El gordo tenía esa cosa imposible de hallar en una sociedad corrompida y malsana. El gordo practicaba la empatía, la amistad, el entusiasmo, la piedad, el te quiero así y ahora. Por eso era capaz de cocinar los más ricos sancochos en mi casa de Arroyo Hondo para homenajear a Enio Iommi , un escultor argentino invitado por el MAM con motivo de los quinientos años del descubrimiento de América. Era capaz de armar una exposición en un instante con el rollo de grabados de los cubanos que yo había llevado con la certeza de que el gordo iba a exponerlos. Con él inicié sin saberlo las crónicas de cultura en aquellos preciosos boletines de Nouveau. Hace un tiempo atrás, me preguntó qué se había hecho de aquella grabadora de garra, le dije que sentía que tenía que cambiar, que quería hacer otra cosa, escribir tal vez, que no sabía si me iba a salir bien pero que lo iba a intentar. Se quedó callado pero mucho después, y de esto hace poco, me volvió a llamar por teléfono, me contó algunas miserias del mundo del arte y a continuación me dijo que su llamada era para decirme, que lo que escribía le gustaba tanto o más que los grabados. El era así, un ingenuo, era precisamente como lo que etimológicamente quiere decir la palaba: un nacido libre. Era un oso cariñoso, un noble, un pedazo de pan, pero sobre todo fue la dínamo estimulante de los artistas de Santo Domingo.

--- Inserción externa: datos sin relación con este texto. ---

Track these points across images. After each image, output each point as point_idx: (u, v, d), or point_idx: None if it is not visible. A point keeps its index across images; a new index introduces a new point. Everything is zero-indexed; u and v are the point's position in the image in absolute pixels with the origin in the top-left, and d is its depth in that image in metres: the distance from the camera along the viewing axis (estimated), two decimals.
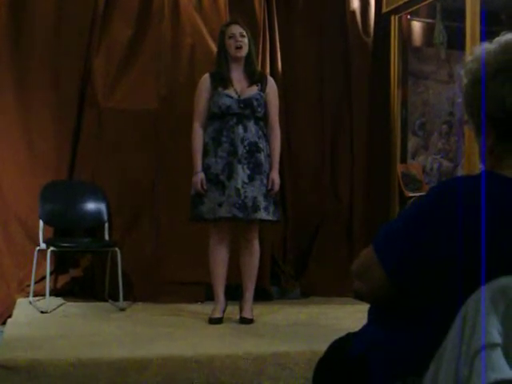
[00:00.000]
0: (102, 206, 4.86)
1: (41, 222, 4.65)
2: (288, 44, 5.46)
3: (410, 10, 5.49)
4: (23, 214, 4.83)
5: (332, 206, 5.51)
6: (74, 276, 4.91)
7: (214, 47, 4.84)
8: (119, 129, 5.00)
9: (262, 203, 4.10)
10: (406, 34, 5.73)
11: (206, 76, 4.28)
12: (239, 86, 4.21)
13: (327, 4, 5.56)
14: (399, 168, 5.45)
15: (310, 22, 5.52)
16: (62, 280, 4.86)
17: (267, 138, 4.23)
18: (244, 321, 4.12)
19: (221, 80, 4.21)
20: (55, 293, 4.72)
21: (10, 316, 4.31)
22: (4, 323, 4.24)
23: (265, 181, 4.14)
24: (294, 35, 5.51)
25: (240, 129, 4.12)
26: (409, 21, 5.77)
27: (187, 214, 4.26)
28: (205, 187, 4.10)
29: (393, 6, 5.44)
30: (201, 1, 5.24)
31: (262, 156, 4.15)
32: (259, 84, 4.25)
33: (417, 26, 5.88)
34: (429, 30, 5.78)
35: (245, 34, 4.23)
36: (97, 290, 4.84)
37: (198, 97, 4.26)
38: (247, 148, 4.11)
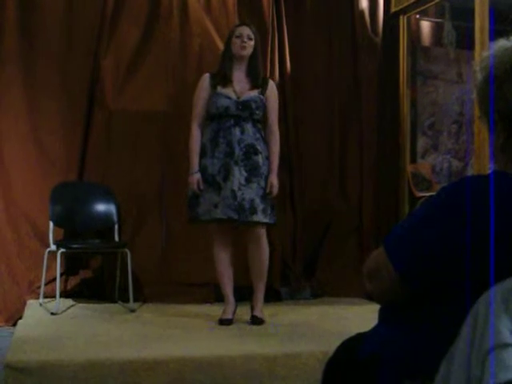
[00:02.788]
0: (112, 208, 4.87)
1: (51, 224, 4.66)
2: (297, 44, 5.45)
3: (418, 10, 5.47)
4: (33, 216, 4.85)
5: (341, 206, 5.49)
6: (84, 277, 4.93)
7: (222, 48, 4.83)
8: (128, 130, 5.01)
9: (260, 205, 4.07)
10: (414, 34, 5.72)
11: (206, 76, 4.26)
12: (239, 87, 4.18)
13: (336, 4, 5.55)
14: (409, 168, 5.43)
15: (318, 23, 5.50)
16: (72, 281, 4.88)
17: (266, 140, 4.21)
18: (255, 320, 4.10)
19: (221, 78, 4.19)
20: (65, 294, 4.73)
21: (20, 317, 4.33)
22: (15, 325, 4.26)
23: (262, 183, 4.10)
24: (302, 35, 5.49)
25: (237, 130, 4.10)
26: (417, 20, 5.75)
27: None
28: (201, 187, 4.09)
29: (401, 6, 5.42)
30: (209, 1, 5.24)
31: (259, 158, 4.12)
32: (259, 87, 4.23)
33: (425, 25, 5.86)
34: (438, 30, 5.76)
35: (252, 37, 4.20)
36: (107, 292, 4.85)
37: (197, 97, 4.24)
38: (244, 150, 4.08)
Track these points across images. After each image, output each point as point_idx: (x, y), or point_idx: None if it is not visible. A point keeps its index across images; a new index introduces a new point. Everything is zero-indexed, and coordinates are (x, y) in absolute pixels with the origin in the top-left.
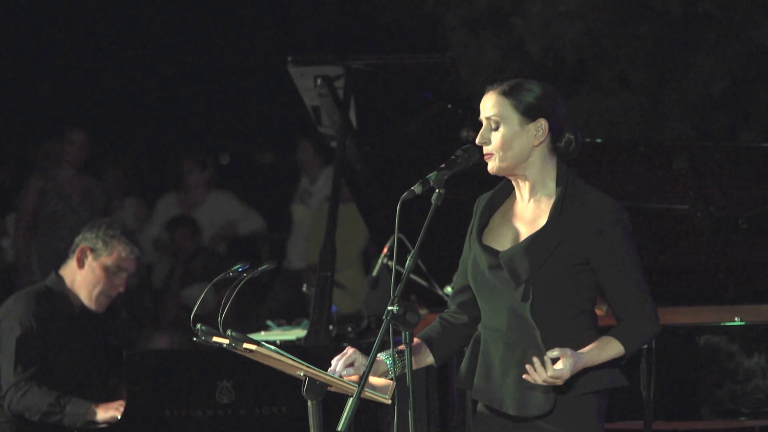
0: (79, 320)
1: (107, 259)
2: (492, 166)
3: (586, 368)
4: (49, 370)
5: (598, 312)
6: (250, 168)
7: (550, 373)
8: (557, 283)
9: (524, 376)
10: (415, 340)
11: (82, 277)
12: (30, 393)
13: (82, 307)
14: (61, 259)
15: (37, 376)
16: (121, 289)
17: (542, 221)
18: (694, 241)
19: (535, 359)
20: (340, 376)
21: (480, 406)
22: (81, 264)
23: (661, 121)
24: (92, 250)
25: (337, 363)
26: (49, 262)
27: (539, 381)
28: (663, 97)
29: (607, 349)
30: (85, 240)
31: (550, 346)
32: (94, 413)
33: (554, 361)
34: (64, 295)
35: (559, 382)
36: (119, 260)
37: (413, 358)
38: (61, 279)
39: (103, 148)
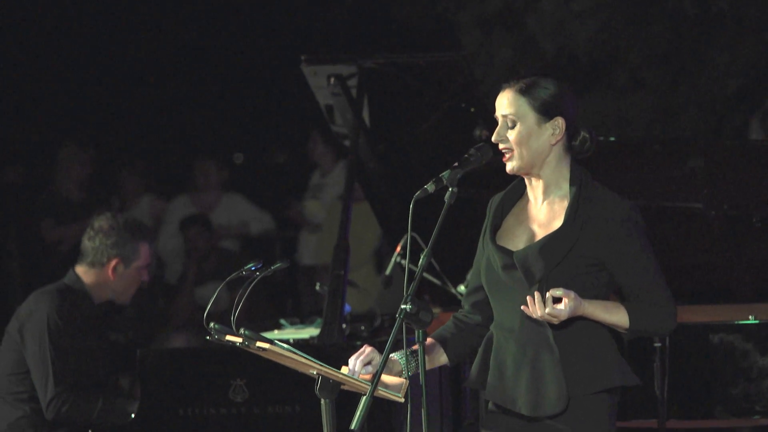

Fue Mauro el que escuchó por radio el anuncio de su muerte. Cuando Mario Tolentino y Mary Loly Severino confirmaron lo irreparable, sentí una pena profunda, una furia inconmensurable ante la injusticia de que un tipo tan puro y bueno hubiera acabado así sus días, tan a destiempo y tan lastimado.
Es posible que él encarne lo que esta ciudad ruin y hostil puede hacerle a sus hijos. Pensé que el mejor homenaje que podemos tributarle entre todos es componer esa suite de Santo Domingo donde el gordo Porfirio sea su taumaturgo, su brujo mágico, su emblema de futuro, de genio creador de generosidad rampante.
Y que a diferencia de Amanda Gautier, el personaje que cierra la Suite La Habana con un gancho al estómago cuando dice que es una empleada jubilada, de 89 años, que prepara maní para sobrevivir y que ya no tiene sueños, compongamos esa otra suite nuestra. La de Santo Domingo, donde El Gordo Porfirio, sea ese gancho directo pero al corazón. Y que como Porfirio Herrera tenga sueños a pesar del desamor, que los haga realidad a pesar de la traición y que nos siga regalando fe y esperanza a manos llenas aún después de la muerte.